_Assigned task_.
The response must reproduce every record in full.

Collected data entries
*** Begin section ***
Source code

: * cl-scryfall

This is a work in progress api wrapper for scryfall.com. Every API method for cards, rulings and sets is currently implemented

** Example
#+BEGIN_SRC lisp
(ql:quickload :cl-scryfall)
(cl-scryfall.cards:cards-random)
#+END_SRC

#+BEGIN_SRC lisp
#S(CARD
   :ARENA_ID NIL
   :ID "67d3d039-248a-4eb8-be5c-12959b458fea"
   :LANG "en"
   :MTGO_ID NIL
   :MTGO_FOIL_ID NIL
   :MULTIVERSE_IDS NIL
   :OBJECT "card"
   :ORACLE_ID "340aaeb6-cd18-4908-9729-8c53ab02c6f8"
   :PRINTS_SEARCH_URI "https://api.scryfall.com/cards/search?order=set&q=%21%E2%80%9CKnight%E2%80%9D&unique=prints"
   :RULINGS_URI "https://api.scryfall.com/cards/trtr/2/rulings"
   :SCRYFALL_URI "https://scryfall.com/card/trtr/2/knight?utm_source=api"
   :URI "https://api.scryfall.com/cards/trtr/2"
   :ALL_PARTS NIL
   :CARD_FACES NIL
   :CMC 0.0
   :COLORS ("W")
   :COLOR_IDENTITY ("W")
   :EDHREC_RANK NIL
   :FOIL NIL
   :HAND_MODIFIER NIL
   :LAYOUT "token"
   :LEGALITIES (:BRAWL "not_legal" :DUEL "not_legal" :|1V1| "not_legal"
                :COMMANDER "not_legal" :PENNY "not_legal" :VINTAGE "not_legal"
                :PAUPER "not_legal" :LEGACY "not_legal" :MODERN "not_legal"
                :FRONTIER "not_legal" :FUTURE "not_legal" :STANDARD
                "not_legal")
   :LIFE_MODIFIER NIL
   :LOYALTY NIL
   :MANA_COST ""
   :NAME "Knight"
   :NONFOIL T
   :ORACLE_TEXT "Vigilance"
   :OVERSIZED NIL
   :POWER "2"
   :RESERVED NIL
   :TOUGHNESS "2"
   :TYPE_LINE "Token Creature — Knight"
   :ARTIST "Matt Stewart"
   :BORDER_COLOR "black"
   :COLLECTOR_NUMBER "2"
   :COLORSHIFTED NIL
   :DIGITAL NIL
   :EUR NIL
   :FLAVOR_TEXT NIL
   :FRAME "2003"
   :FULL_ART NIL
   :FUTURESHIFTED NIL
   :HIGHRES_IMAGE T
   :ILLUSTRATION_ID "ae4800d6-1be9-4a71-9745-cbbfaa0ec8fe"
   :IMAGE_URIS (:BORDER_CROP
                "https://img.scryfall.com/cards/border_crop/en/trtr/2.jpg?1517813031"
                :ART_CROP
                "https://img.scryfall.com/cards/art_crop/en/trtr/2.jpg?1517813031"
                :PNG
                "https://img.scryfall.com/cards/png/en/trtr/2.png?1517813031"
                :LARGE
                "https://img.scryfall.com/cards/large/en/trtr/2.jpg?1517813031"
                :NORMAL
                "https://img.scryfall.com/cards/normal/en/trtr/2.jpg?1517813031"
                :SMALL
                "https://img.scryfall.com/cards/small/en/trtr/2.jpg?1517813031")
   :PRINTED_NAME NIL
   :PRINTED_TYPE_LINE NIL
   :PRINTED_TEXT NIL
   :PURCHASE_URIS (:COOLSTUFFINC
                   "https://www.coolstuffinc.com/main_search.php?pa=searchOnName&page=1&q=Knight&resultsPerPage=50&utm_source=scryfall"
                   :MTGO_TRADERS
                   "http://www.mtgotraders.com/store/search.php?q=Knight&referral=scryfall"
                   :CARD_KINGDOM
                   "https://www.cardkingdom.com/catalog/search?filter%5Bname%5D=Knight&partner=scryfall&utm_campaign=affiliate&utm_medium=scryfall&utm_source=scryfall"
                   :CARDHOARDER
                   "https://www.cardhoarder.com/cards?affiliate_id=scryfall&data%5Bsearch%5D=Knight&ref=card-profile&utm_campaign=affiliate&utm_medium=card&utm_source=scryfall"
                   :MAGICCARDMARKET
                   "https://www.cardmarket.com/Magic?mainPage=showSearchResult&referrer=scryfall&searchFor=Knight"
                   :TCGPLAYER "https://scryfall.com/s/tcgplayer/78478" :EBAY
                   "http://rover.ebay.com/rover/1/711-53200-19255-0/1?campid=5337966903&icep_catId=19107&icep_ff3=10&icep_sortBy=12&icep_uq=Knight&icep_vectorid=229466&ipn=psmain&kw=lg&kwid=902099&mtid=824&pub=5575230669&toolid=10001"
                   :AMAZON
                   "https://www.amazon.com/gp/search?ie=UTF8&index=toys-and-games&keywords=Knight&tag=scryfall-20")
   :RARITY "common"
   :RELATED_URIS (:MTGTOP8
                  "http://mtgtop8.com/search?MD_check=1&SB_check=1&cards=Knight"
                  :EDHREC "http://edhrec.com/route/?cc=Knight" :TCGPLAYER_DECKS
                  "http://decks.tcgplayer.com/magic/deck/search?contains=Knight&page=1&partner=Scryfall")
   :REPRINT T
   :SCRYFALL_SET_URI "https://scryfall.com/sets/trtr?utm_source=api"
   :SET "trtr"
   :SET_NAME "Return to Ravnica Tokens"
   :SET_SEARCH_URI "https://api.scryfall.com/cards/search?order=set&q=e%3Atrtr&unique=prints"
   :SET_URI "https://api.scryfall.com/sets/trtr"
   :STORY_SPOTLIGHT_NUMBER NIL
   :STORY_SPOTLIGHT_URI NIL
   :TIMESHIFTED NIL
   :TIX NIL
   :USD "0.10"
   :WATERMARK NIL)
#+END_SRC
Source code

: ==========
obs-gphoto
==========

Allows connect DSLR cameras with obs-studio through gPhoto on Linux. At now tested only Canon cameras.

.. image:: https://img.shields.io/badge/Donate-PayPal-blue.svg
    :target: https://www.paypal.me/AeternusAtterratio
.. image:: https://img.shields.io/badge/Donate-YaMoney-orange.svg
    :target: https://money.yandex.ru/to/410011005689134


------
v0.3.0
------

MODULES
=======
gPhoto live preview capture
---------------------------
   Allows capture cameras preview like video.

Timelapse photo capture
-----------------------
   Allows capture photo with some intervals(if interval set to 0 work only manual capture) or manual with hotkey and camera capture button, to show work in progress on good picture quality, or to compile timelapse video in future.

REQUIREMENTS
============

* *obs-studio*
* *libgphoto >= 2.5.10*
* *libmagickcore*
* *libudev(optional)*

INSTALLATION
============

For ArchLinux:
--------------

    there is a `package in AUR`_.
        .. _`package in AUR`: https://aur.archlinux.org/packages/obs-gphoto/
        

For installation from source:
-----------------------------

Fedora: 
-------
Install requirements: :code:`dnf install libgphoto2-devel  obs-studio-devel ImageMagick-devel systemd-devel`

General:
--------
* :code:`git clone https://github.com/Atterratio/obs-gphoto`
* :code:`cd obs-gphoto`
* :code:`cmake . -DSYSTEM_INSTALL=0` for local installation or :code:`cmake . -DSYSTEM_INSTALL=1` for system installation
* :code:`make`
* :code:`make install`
*** End section ***
_Exercise output_.
Source code

: * cl-scryfall

This is a work in progress api wrapper for scryfall.com. Every API method for cards, rulings and sets is currently implemented

** Example
#+BEGIN_SRC lisp
(ql:quickload :cl-scryfall)
(cl-scryfall.cards:cards-random)
#+END_SRC

#+BEGIN_SRC lisp
#S(CARD
   :ARENA_ID NIL
   :ID "67d3d039-248a-4eb8-be5c-12959b458fea"
   :LANG "en"
   :MTGO_ID NIL
   :MTGO_FOIL_ID NIL
   :MULTIVERSE_IDS NIL
   :OBJECT "card"
   :ORACLE_ID "340aaeb6-cd18-4908-9729-8c53ab02c6f8"
   :PRINTS_SEARCH_URI "https://api.scryfall.com/cards/search?order=set&q=%21%E2%80%9CKnight%E2%80%9D&unique=prints"
   :RULINGS_URI "https://api.scryfall.com/cards/trtr/2/rulings"
   :SCRYFALL_URI "https://scryfall.com/card/trtr/2/knight?utm_source=api"
   :URI "https://api.scryfall.com/cards/trtr/2"
   :ALL_PARTS NIL
   :CARD_FACES NIL
   :CMC 0.0
   :COLORS ("W")
   :COLOR_IDENTITY ("W")
   :EDHREC_RANK NIL
   :FOIL NIL
   :HAND_MODIFIER NIL
   :LAYOUT "token"
   :LEGALITIES (:BRAWL "not_legal" :DUEL "not_legal" :|1V1| "not_legal"
                :COMMANDER "not_legal" :PENNY "not_legal" :VINTAGE "not_legal"
                :PAUPER "not_legal" :LEGACY "not_legal" :MODERN "not_legal"
                :FRONTIER "not_legal" :FUTURE "not_legal" :STANDARD
                "not_legal")
   :LIFE_MODIFIER NIL
   :LOYALTY NIL
   :MANA_COST ""
   :NAME "Knight"
   :NONFOIL T
   :ORACLE_TEXT "Vigilance"
   :OVERSIZED NIL
   :POWER "2"
   :RESERVED NIL
   :TOUGHNESS "2"
   :TYPE_LINE "Token Creature — Knight"
   :ARTIST "Matt Stewart"
   :BORDER_COLOR "black"
   :COLLECTOR_NUMBER "2"
   :COLORSHIFTED NIL
   :DIGITAL NIL
   :EUR NIL
   :FLAVOR_TEXT NIL
   :FRAME "2003"
   :FULL_ART NIL
   :FUTURESHIFTED NIL
   :HIGHRES_IMAGE T
   :ILLUSTRATION_ID "ae4800d6-1be9-4a71-9745-cbbfaa0ec8fe"
   :IMAGE_URIS (:BORDER_CROP
                "https://img.scryfall.com/cards/border_crop/en/trtr/2.jpg?1517813031"
                :ART_CROP
                "https://img.scryfall.com/cards/art_crop/en/trtr/2.jpg?1517813031"
                :PNG
                "https://img.scryfall.com/cards/png/en/trtr/2.png?1517813031"
                :LARGE
                "https://img.scryfall.com/cards/large/en/trtr/2.jpg?1517813031"
                :NORMAL
                "https://img.scryfall.com/cards/normal/en/trtr/2.jpg?1517813031"
                :SMALL
                "https://img.scryfall.com/cards/small/en/trtr/2.jpg?1517813031")
   :PRINTED_NAME NIL
   :PRINTED_TYPE_LINE NIL
   :PRINTED_TEXT NIL
   :PURCHASE_URIS (:COOLSTUFFINC
                   "https://www.coolstuffinc.com/main_search.php?pa=searchOnName&page=1&q=Knight&resultsPerPage=50&utm_source=scryfall"
                   :MTGO_TRADERS
                   "http://www.mtgotraders.com/store/search.php?q=Knight&referral=scryfall"
                   :CARD_KINGDOM
                   "https://www.cardkingdom.com/catalog/search?filter%5Bname%5D=Knight&partner=scryfall&utm_campaign=affiliate&utm_medium=scryfall&utm_source=scryfall"
                   :CARDHOARDER
                   "https://www.cardhoarder.com/cards?affiliate_id=scryfall&data%5Bsearch%5D=Knight&ref=card-profile&utm_campaign=affiliate&utm_medium=card&utm_source=scryfall"
                   :MAGICCARDMARKET
                   "https://www.cardmarket.com/Magic?mainPage=showSearchResult&referrer=scryfall&searchFor=Knight"
                   :TCGPLAYER "https://scryfall.com/s/tcgplayer/78478" :EBAY
                   "http://rover.ebay.com/rover/1/711-53200-19255-0/1?campid=5337966903&icep_catId=19107&icep_ff3=10&icep_sortBy=12&icep_uq=Knight&icep_vectorid=229466&ipn=psmain&kw=lg&kwid=902099&mtid=824&pub=5575230669&toolid=10001"
                   :AMAZON
                   "https://www.amazon.com/gp/search?ie=UTF8&index=toys-and-games&keywords=Knight&tag=scryfall-20")
   :RARITY "common"
   :RELATED_URIS (:MTGTOP8
                  "http://mtgtop8.com/search?MD_check=1&SB_check=1&cards=Knight"
                  :EDHREC "http://edhrec.com/route/?cc=Knight" :TCGPLAYER_DECKS
                  "http://decks.tcgplayer.com/magic/deck/search?contains=Knight&page=1&partner=Scryfall")
   :REPRINT T
   :SCRYFALL_SET_URI "https://scryfall.com/sets/trtr?utm_source=api"
   :SET "trtr"
   :SET_NAME "Return to Ravnica Tokens"
   :SET_SEARCH_URI "https://api.scryfall.com/cards/search?order=set&q=e%3Atrtr&unique=prints"
   :SET_URI "https://api.scryfall.com/sets/trtr"
   :STORY_SPOTLIGHT_NUMBER NIL
   :STORY_SPOTLIGHT_URI NIL
   :TIMESHIFTED NIL
   :TIX NIL
   :USD "0.10"
   :WATERMARK NIL)
#+END_SRC
Source code

: ==========
obs-gphoto
==========

Allows connect DSLR cameras with obs-studio through gPhoto on Linux. At now tested only Canon cameras.

.. image:: https://img.shields.io/badge/Donate-PayPal-blue.svg
    :target: https://www.paypal.me/AeternusAtterratio
.. image:: https://img.shields.io/badge/Donate-YaMoney-orange.svg
    :target: https://money.yandex.ru/to/410011005689134


------
v0.3.0
------

MODULES
=======
gPhoto live preview capture
---------------------------
   Allows capture cameras preview like video.

Timelapse photo capture
-----------------------
   Allows capture photo with some intervals(if interval set to 0 work only manual capture) or manual with hotkey and camera capture button, to show work in progress on good picture quality, or to compile timelapse video in future.

REQUIREMENTS
============

* *obs-studio*
* *libgphoto >= 2.5.10*
* *libmagickcore*
* *libudev(optional)*

INSTALLATION
============

For ArchLinux:
--------------

    there is a `package in AUR`_.
        .. _`package in AUR`: https://aur.archlinux.org/packages/obs-gphoto/
        

For installation from source:
-----------------------------

Fedora: 
-------
Install requirements: :code:`dnf install libgphoto2-devel  obs-studio-devel ImageMagick-devel systemd-devel`

General:
--------
* :code:`git clone https://github.com/Atterratio/obs-gphoto`
* :code:`cd obs-gphoto`
* :code:`cmake . -DSYSTEM_INSTALL=0` for local installation or :code:`cmake . -DSYSTEM_INSTALL=1` for system installation
* :code:`make`
* :code:`make install`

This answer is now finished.